In recent years, weakly supervised semantic segmentation using image-level labels as supervision has received significant attention in the field of computer vision. Most existing methods have addressed the challenges arising from the lack of spatial information in these labels by focusing on facilitating supervised learning through the generation of pseudo-labels from class activation maps (CAMs). Due to the localized pattern detection of Convolutional Neural Networks (CNNs), CAMs often emphasize only the most discriminative parts of an object, making it challenging to accurately distinguish foreground objects from each other and the background.
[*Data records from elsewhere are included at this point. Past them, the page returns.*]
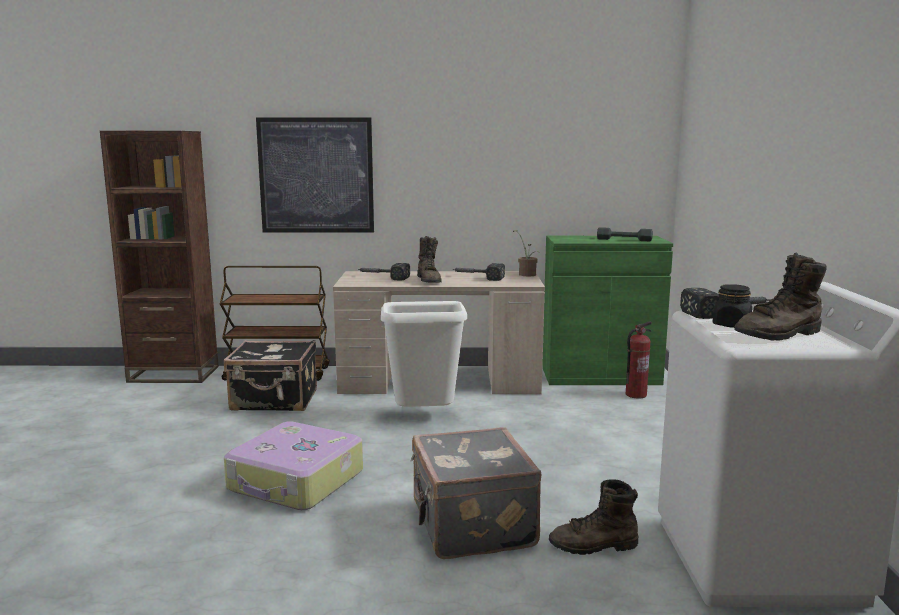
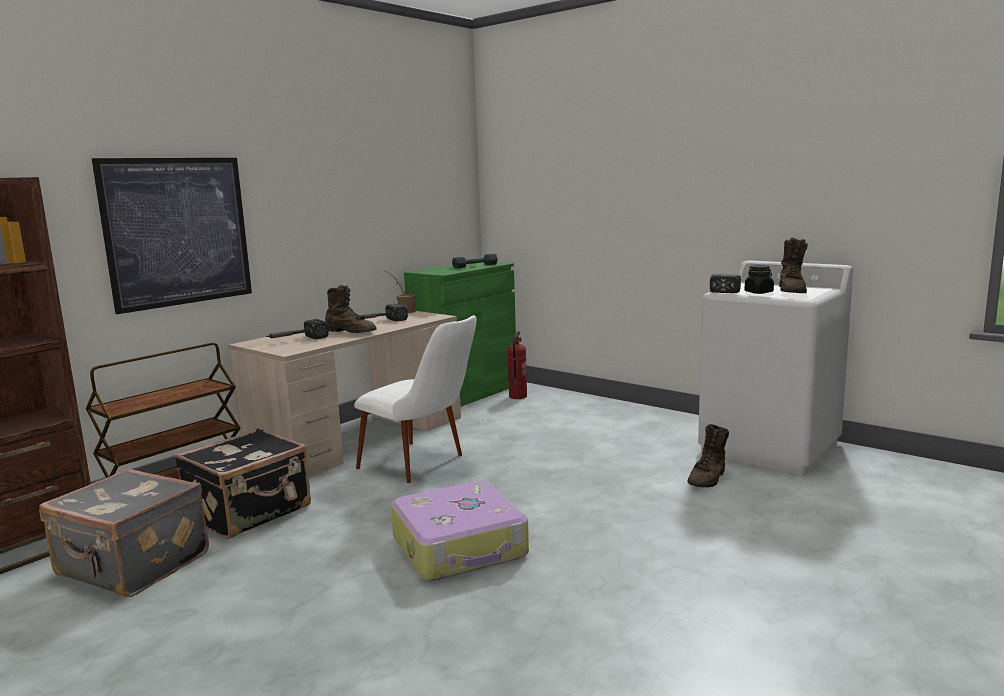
camera: 50 degrees left, 0 degrees up
(423, 417) = (423, 465): white trash can -> white chair
(470, 526) = (635, 504): grey suitcase -> grey suitcase (132, 566)

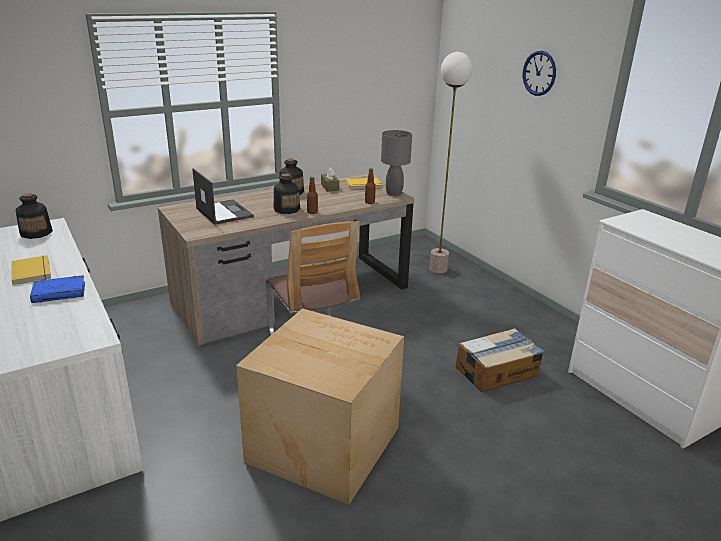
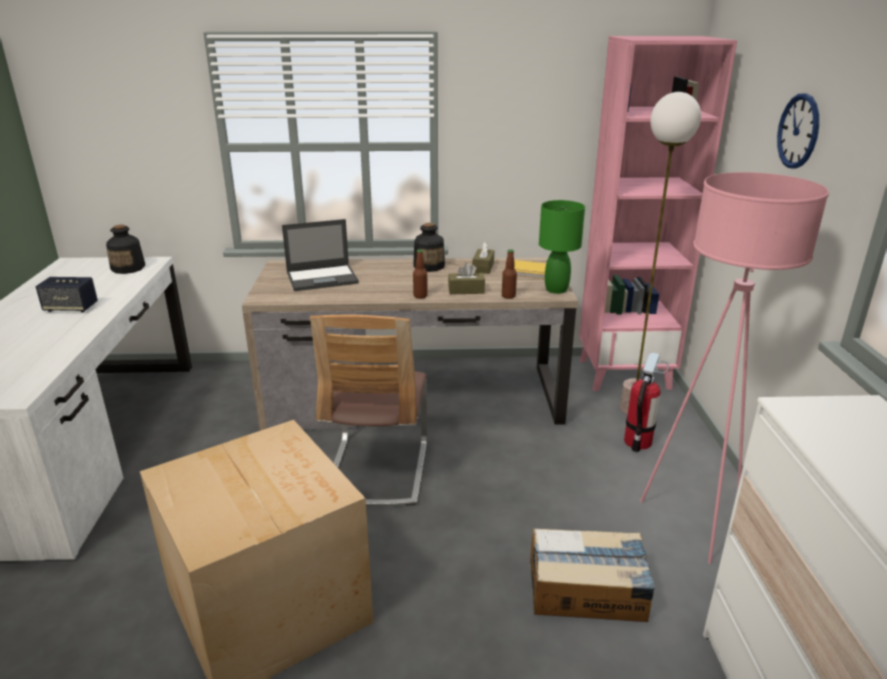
camera: 30 degrees right, 0 degrees up
(33, 271) = (71, 308): yellow book -> speaker
(60, 292) = (58, 336): blue book -> none
(223, 212) = (323, 278): laptop -> laptop turned 75 degrees clockwise
(287, 209) = (395, 287): bottle -> none
(338, 203) = (466, 290): none -> brown tissue box
(393, 193) = (556, 290): grey table lamp -> green table lamp
(415, 250) = (624, 374): none -> pink bookcase
(456, 287) = (638, 442): none -> fire extinguisher
(521, 321) = (694, 523): none -> pink floor lamp

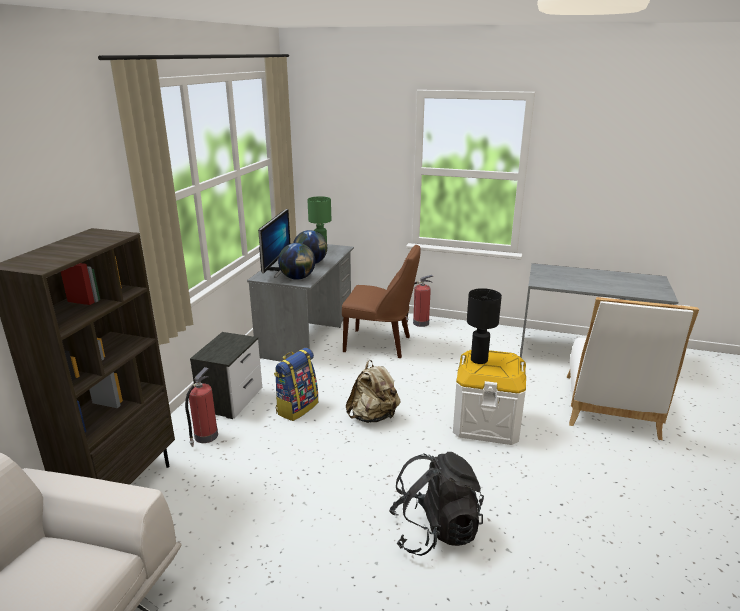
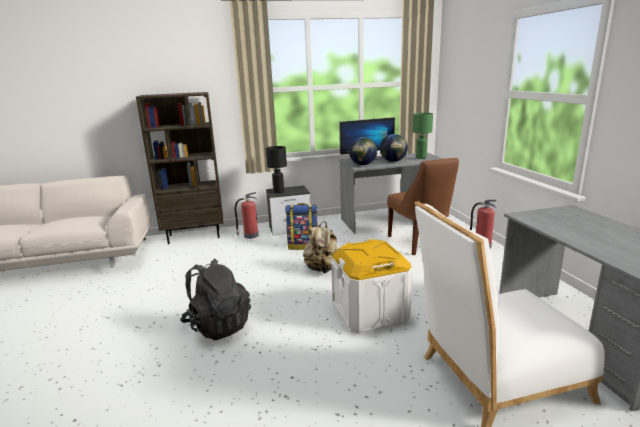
camera: 60 degrees right, 5 degrees down
(479, 360) = (366, 246): black table lamp -> black table lamp (279, 192)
Recent studies have shown that Vision Transformer (ViT) features, due to their global view, are more effective in capturing the scene layout than CNNs. However, the use of hierarchical ViTs has not been extensively explored in this field. This work explores the use of Swin Transformer by proposing "SWTformer" to enhance the accuracy of the initial seed CAMs by bringing local and global views together. SWTformer-V1 generates class probabilities and CAMs using only the patch tokens as features. SWTformer-V2 incorporates a multi-scale feature fusion mechanism to extract additional information and utilizes a background-aware mechanism to generate more accurate localization maps with improved cross-object discrimination. Based on experiments on the PascalVOC 2012 dataset, SWTformer-V1 achieves a 0.98% mAP higher localization accuracy, outperforming state-of-the-art models. It also yields comparable performance by 0.82% mIoU on average higher than other methods in generating initial localization maps, depending only on the classification network. SWTformer-V2 further improves the accuracy of the generated seed CAMs by 5.32% mIoU, further proving the effectiveness of the local-to-global view provided by the Swin transformer.